Monday, 9 January 2012

I love ELMAH – this is one those libraries which is both beautiful in its simplicity yet powerful in what it allows you to do. Combine the power of ELMAH with the convenience of NuGet and you can be up and running with absolutely invaluable error logging and handling in literally a couple of minutes.

Yet, as the old adage goes, with great power comes great responsibility and if you’re not responsible with how you implement ELMAH, you’re also only a couple of minutes away from making session hijacking of your ASP.NET app – and many other exploits – very, very easy. What’s more, vulnerable apps are only a simple Google search away. Let me demonstrate.

Update: I want to make it clear right up front that the out of the box ELMAH configuration does not make any of what you’re about to read possible. It’s only when ELMAH is configured to expose logs remotely and not properly secured that things go wrong.

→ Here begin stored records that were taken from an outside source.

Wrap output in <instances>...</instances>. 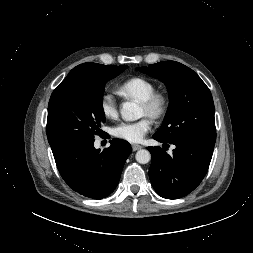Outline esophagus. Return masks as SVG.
Wrapping results in <instances>:
<instances>
[{
  "label": "esophagus",
  "instance_id": "34e87169",
  "mask_svg": "<svg viewBox=\"0 0 253 253\" xmlns=\"http://www.w3.org/2000/svg\"><path fill=\"white\" fill-rule=\"evenodd\" d=\"M141 148H142L141 145H138V144H133V145H132V150H133V151H137V150H139V149H141Z\"/></svg>",
  "mask_w": 253,
  "mask_h": 253
}]
</instances>
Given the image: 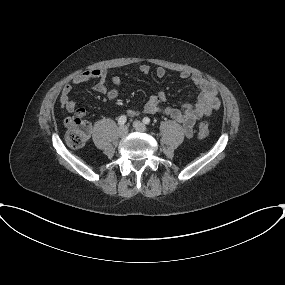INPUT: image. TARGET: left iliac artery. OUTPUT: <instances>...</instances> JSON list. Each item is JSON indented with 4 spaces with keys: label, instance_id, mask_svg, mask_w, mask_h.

The ELMAH value proposition

Some background first; ELMAH is the Error Logging Modules and Handlers written by the very clever Atif Aziz and it’s very popular. How popular? It’s presently the 14th most downloaded package on NuGet:

ELMAH visible in NuGet via Visual Studio

What this means is that at the time of writing, there have been 42,429 downloads of the library.

I suspect the popularity has a lot to do with how simple it is to implement. First of all, you can add ELMAH to your ASP.NET app without a recompile; it’s simply a matter of some web.config entries and including the ELMAH library.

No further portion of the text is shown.